ASSIGNED TASK:
For the entries below, how many lines contain the word "XOffset"? Reply with the number and nothing else.

SUPPLIED ENTRIES:
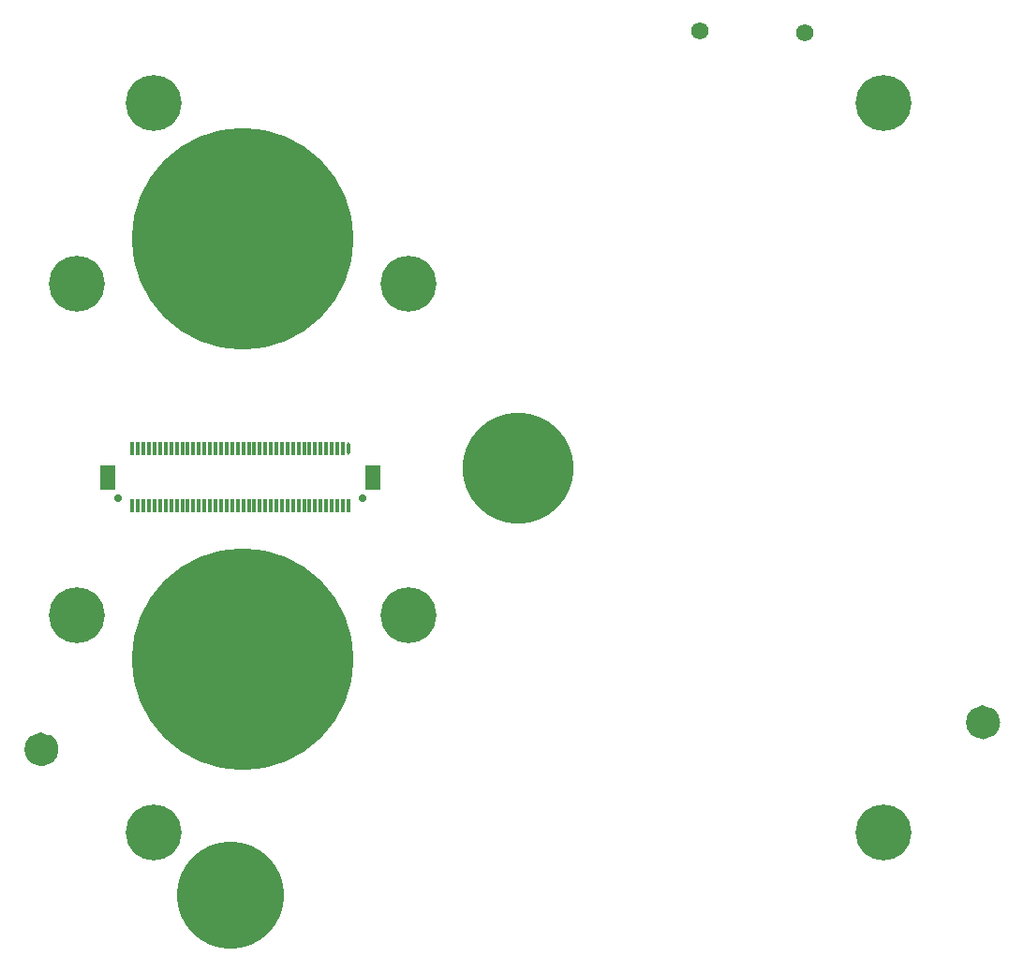
<source format=gbs>
G04 Layer_Color=16711935*
%FSLAX42Y42*%
%MOMM*%
G71*
G01*
G75*
%ADD31R,0.30X1.17*%
G04:AMPARAMS|DCode=32|XSize=0.3mm|YSize=1.17mm|CornerRadius=0.15mm|HoleSize=0mm|Usage=FLASHONLY|Rotation=0.000|XOffset=0mm|YOffset=0mm|HoleType=Round|Shape=RoundedRectangle|*
%AMROUNDEDRECTD32*
21,1,0.30,0.86,0,0,0.0*
21,1,0.00,1.17,0,0,0.0*
1,1,0.30,0.00,-0.43*
1,1,0.30,0.00,-0.43*
1,1,0.30,0.00,0.43*
1,1,0.30,0.00,0.43*
%
%ADD32ROUNDEDRECTD32*%
%ADD33R,1.47X2.16*%
%ADD34C,1.57*%
%ADD36C,0.71*%
%ADD37C,5.05*%
%ADD38C,20.05*%
%ADD39C,10.05*%
%ADD40C,9.69*%
%ADD41C,1.27*%
G04:AMPARAMS|DCode=42|XSize=1.57mm|YSize=1.57mm|CornerRadius=0.79mm|HoleSize=0mm|Usage=FLASHONLY|Rotation=180.000|XOffset=0mm|YOffset=0mm|HoleType=Round|Shape=RoundedRectangle|*
%AMROUNDEDRECTD42*
21,1,1.57,0.00,0,0,180.0*
21,1,0.00,1.57,0,0,180.0*
1,1,1.57,0.00,0.00*
1,1,1.57,0.00,0.00*
1,1,1.57,0.00,0.00*
1,1,1.57,0.00,0.00*
%
%ADD42ROUNDEDRECTD42*%
G04:AMPARAMS|DCode=43|XSize=1.57mm|YSize=1.57mm|CornerRadius=0.79mm|HoleSize=0mm|Usage=FLASHONLY|Rotation=90.000|XOffset=0mm|YOffset=0mm|HoleType=Round|Shape=RoundedRectangle|*
%AMROUNDEDRECTD43*
21,1,1.57,0.00,0,0,90.0*
21,1,0.00,1.57,0,0,90.0*
1,1,1.57,0.00,0.00*
1,1,1.57,0.00,0.00*
1,1,1.57,0.00,0.00*
1,1,1.57,0.00,0.00*
%
%ADD43ROUNDEDRECTD43*%
D31*
X9964Y11157D02*
D03*
X9914D02*
D03*
X9864D02*
D03*
X9814D02*
D03*
X9764D02*
D03*
X9714D02*
D03*
X9664D02*
D03*
X9614D02*
D03*
X9564D02*
D03*
X9514D02*
D03*
X9464D02*
D03*
X9414D02*
D03*
X9364D02*
D03*
X9314D02*
D03*
X9264D02*
D03*
X9214D02*
D03*
X9164D02*
D03*
X9114D02*
D03*
X9064Y11157D02*
D03*
X9014Y11157D02*
D03*
X8963D02*
D03*
X8913D02*
D03*
X8862D02*
D03*
X8814D02*
D03*
X8763D02*
D03*
X8712D02*
D03*
X8664D02*
D03*
X8613D02*
D03*
X8562D02*
D03*
X8511D02*
D03*
X9914Y11679D02*
D03*
X9864D02*
D03*
X9814D02*
D03*
X9764D02*
D03*
X9714D02*
D03*
X9664D02*
D03*
X9614D02*
D03*
X9564D02*
D03*
X9514D02*
D03*
X9464D02*
D03*
X9414D02*
D03*
X9364D02*
D03*
X9314D02*
D03*
X9264D02*
D03*
X9214D02*
D03*
X9164D02*
D03*
X9114D02*
D03*
X9064D02*
D03*
X9014D02*
D03*
X8964D02*
D03*
X8913D02*
D03*
X8862D02*
D03*
X8814D02*
D03*
X8763D02*
D03*
X8712D02*
D03*
X8664D02*
D03*
X8613D02*
D03*
X8562D02*
D03*
X8511D02*
D03*
X8463D02*
D03*
X8463Y11157D02*
D03*
X8412Y11679D02*
D03*
Y11157D02*
D03*
X8362Y11679D02*
D03*
Y11157D02*
D03*
X8313Y11679D02*
D03*
X8313Y11157D02*
D03*
X8262Y11679D02*
D03*
Y11157D02*
D03*
X8212Y11679D02*
D03*
Y11157D02*
D03*
X8163Y11679D02*
D03*
X8163Y11157D02*
D03*
X8113Y11679D02*
D03*
Y11157D02*
D03*
X8062Y11679D02*
D03*
Y11157D02*
D03*
X8014Y11679D02*
D03*
X8014Y11157D02*
D03*
D32*
X9964Y11679D02*
D03*
D33*
X10189Y11417D02*
D03*
X7787Y11417D02*
D03*
D34*
X14089Y15436D02*
D03*
X13142Y15448D02*
D03*
D36*
X7887Y11227D02*
D03*
X10089D02*
D03*
D03*
X7887D02*
D03*
D37*
X10508Y10170D02*
D03*
X7508Y13170D02*
D03*
Y10170D02*
D03*
X10508Y13170D02*
D03*
X14796Y14796D02*
D03*
X8204D02*
D03*
X14796Y8204D02*
D03*
X8204Y8204D02*
D03*
D38*
X9008Y13570D02*
D03*
Y9770D02*
D03*
D39*
X11500Y11500D02*
D03*
D40*
X8898Y7637D02*
D03*
D41*
X15791Y9200D02*
G03*
X15791Y9200I-91J0D01*
G01*
X7282Y8956D02*
G03*
X7282Y8956I-91J0D01*
G01*
D42*
X15700Y9200D02*
D03*
D43*
X7191Y8956D02*
D03*
M02*

</source>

ANSWER SECTION:
3